North Jefferson News, Gardendale, AL

November 1, 2011

Fultondale police officer dies

By Melanie Patterson
The North Jefferson News

— The city of Fultondale lowered its flags to half-staff on Monday to honor the life of a police officer who died early Monday morning.

Fultondale Police Officer David Riddlesperger, 48, was just getting off of his night-shift job and was presumably headed to work out at S.W.A.T.S. Health and Fitness Center in Gardendale, as was his normal practice, according to Fultondale Mayor Jim Lowery.

Riddlesperger’s patrol car crashed through the wall of the gym. Lowery said all indications are that the officer had a heart attack, but the incident is still being investigated.

Fultondale Police Lt. Phillip Mangina said the Fultondale Police Department received the call at 6:23 a.m. Monday, and officers were on the scene immediately.

Riddlesperger was taken to UAB Hospital by ambulance. Mangina said doctors pronounced his death before 7 a.m.

The officer had worked for Fultondale for five and one-half years, and had previously retired from the Birmingham Police Depart­ment after serving 20 years.

“He was just a good guy,” Mangina said. “He was an experienced officer. A good family man — he had a real close family.”

Mangina said the officer was an avid hunter who often took his two sons on hunting trips.

He added that Riddlesperger got along with everyone in the department and was well-liked.

The sentiments were the same in Morris, where Riddlesperger lived with his wife, Betty, and two sons.

Riddlesperger was a member of the Morris Planning and Zoning Board, appointed to the position a year and a half ago by Morris Mayor Craig Drummonds.
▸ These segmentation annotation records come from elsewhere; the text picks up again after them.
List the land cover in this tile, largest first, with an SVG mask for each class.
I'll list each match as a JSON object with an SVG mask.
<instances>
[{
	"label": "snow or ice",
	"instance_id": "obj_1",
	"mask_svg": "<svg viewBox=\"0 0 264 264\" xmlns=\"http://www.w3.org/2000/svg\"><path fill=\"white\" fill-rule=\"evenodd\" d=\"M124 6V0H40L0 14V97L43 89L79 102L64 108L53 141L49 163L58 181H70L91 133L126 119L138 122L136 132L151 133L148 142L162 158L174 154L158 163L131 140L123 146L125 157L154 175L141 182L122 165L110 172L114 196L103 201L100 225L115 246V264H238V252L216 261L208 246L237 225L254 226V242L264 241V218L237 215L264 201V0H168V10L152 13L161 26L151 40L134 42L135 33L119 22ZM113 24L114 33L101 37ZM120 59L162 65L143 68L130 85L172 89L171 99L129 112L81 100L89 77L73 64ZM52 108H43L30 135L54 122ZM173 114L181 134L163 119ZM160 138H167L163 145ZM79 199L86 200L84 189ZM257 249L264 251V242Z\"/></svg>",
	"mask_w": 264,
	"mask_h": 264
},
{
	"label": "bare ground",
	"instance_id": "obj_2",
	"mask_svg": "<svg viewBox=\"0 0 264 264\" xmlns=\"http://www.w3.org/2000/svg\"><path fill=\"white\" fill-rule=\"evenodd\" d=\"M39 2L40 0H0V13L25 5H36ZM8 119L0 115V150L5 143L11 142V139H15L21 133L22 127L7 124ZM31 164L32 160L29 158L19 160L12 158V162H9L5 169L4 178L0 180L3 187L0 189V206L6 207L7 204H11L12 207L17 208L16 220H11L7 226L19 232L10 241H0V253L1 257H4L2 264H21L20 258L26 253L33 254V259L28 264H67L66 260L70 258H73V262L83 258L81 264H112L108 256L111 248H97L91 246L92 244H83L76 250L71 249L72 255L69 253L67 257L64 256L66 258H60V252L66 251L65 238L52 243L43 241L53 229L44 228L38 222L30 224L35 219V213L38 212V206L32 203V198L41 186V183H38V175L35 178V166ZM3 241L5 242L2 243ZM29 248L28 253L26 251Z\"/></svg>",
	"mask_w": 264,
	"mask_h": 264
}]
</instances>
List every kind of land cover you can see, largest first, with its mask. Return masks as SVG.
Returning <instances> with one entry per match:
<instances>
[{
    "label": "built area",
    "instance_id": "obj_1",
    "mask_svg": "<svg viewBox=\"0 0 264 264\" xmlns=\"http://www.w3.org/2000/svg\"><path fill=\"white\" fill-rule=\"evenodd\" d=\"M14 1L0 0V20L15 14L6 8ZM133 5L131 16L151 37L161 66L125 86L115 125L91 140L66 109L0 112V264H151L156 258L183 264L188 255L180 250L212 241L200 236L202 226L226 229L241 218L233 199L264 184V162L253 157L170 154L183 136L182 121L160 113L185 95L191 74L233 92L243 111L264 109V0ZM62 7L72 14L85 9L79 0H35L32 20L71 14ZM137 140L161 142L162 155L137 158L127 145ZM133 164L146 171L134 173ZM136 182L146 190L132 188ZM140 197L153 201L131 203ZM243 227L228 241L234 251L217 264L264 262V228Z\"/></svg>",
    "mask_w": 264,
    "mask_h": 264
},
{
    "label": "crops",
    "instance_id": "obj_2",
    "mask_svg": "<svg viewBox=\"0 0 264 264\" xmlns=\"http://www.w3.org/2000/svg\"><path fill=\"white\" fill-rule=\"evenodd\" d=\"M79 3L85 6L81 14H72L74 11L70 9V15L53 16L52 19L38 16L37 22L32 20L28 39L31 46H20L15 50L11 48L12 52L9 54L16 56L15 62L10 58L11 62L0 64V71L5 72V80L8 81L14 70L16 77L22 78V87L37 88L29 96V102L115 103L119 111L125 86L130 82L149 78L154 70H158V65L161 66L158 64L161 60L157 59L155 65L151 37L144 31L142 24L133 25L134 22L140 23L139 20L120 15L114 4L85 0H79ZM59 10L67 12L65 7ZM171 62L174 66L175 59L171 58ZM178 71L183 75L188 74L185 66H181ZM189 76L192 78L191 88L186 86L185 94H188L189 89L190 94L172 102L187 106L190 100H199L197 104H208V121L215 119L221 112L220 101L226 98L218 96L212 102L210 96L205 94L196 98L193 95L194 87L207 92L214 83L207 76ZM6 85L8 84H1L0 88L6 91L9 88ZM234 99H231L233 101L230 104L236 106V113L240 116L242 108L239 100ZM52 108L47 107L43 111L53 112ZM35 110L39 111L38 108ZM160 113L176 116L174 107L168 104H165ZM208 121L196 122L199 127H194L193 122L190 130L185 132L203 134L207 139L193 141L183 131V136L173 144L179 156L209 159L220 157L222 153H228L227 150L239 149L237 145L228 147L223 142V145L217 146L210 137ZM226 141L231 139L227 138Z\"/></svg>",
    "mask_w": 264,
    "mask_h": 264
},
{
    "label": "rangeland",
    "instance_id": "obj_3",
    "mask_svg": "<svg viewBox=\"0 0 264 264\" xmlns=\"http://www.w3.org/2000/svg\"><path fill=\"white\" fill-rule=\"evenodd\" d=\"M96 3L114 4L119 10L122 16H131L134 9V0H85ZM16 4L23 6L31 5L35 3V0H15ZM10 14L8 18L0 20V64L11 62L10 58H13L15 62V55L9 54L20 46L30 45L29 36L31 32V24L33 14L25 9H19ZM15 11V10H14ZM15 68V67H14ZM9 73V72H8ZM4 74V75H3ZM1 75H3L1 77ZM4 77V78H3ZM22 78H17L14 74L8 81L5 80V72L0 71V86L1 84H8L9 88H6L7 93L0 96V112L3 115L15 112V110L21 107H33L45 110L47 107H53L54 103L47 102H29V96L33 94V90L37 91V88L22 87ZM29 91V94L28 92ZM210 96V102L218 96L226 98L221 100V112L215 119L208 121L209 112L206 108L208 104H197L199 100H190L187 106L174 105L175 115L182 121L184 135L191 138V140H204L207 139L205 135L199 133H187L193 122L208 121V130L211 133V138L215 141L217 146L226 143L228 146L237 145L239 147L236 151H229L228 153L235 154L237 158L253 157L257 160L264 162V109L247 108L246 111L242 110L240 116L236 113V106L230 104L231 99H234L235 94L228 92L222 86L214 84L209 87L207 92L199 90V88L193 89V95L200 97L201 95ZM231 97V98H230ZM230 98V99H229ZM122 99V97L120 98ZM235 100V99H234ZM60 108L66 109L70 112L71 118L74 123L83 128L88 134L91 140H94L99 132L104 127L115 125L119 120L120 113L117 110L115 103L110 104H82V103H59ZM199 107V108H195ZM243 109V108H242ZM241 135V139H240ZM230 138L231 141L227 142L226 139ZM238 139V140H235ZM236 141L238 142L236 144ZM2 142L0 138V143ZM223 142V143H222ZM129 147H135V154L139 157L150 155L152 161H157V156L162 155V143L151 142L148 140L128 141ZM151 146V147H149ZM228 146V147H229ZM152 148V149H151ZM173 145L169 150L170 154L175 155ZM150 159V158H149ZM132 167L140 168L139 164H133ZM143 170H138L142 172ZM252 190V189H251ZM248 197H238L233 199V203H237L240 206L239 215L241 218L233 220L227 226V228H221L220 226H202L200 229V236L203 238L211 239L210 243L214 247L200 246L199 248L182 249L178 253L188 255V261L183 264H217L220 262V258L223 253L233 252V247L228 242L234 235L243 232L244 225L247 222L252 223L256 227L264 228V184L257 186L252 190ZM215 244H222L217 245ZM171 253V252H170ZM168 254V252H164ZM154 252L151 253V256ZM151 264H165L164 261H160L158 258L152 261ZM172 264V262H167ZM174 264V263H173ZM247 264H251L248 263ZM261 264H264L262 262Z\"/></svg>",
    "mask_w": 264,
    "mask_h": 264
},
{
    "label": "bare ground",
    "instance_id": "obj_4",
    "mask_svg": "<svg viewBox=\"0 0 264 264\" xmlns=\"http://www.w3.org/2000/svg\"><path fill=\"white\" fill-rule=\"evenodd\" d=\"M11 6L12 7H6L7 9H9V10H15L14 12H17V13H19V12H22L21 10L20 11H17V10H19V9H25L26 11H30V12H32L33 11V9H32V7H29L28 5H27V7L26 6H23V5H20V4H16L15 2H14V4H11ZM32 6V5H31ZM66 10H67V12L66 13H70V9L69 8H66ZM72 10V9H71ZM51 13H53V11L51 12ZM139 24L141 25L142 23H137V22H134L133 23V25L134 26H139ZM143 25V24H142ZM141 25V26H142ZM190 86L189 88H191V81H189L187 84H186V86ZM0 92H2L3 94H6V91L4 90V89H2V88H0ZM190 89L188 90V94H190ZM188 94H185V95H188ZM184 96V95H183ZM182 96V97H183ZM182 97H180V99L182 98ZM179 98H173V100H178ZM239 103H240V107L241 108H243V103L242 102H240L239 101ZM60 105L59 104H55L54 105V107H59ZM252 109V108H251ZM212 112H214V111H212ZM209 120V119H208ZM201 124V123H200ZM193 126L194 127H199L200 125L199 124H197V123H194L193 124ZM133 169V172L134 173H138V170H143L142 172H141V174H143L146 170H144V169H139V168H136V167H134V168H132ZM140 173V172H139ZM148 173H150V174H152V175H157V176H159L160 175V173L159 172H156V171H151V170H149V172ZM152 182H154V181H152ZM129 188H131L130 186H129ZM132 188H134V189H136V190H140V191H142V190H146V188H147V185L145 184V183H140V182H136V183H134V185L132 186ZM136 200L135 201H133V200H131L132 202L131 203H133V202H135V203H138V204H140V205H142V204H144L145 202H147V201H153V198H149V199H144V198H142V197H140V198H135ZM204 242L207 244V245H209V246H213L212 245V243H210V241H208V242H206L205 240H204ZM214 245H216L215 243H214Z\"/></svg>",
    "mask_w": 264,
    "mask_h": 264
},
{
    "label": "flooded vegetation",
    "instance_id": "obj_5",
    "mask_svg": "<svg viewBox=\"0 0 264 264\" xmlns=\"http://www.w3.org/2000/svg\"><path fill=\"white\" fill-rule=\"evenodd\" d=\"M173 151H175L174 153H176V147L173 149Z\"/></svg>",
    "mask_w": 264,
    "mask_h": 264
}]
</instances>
The board elected Riddlesperger as chairman two weeks ago.

“He was just a great person,” said Drummonds. “He was willing to serve to help our town grow. He was one of the best. Will miss David.”  

In addition, Riddles­perger was a deacon at Enon Baptist Church in Morris.

“He was a great leader in the church,” said Pat McCool, who served with Riddlesperger on the planning and zoning board and also attended church with him and his family.

“He was a very outstanding citizen,” McCool said. “He was a great sportsman, and a loving father and husband. He was very much admired and respected.”

McCool said no one has anything bad to say about Riddlesperger, with the possible exception of a disgruntled driver that may have received a ticket from the long-time police officer.

“No doubt he (Riddles­perger) would have said God bless you and have a great day,” McCool said. “He was very, very likable; a very loving person.”